- YOUR GOAL: In the copy, include no pictures. Reproduce the rest of the entries exactly.

- Design files in text formats:
-- Opening Marker --

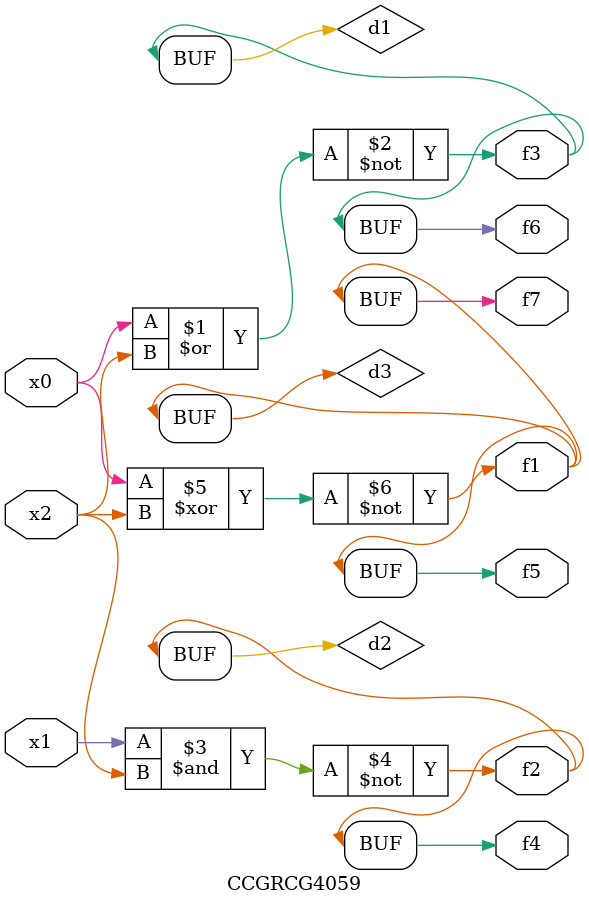
<source format=v>
module CCGRCG4059(
	input x0, x1, x2,
	output f1, f2, f3, f4, f5, f6, f7
);

	wire d1, d2, d3;

	nor (d1, x0, x2);
	nand (d2, x1, x2);
	xnor (d3, x0, x2);
	assign f1 = d3;
	assign f2 = d2;
	assign f3 = d1;
	assign f4 = d2;
	assign f5 = d3;
	assign f6 = d1;
	assign f7 = d3;
endmodule

</source>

-- Closing Marker --

- RESPONSE TO THE EXERCISE:
<source format=v>
module CCGRCG4059(
	input x0, x1, x2,
	output f1, f2, f3, f4, f5, f6, f7
);

	wire d1, d2, d3;

	nor (d1, x0, x2);
	nand (d2, x1, x2);
	xnor (d3, x0, x2);
	assign f1 = d3;
	assign f2 = d2;
	assign f3 = d1;
	assign f4 = d2;
	assign f5 = d3;
	assign f6 = d1;
	assign f7 = d3;
endmodule

</source>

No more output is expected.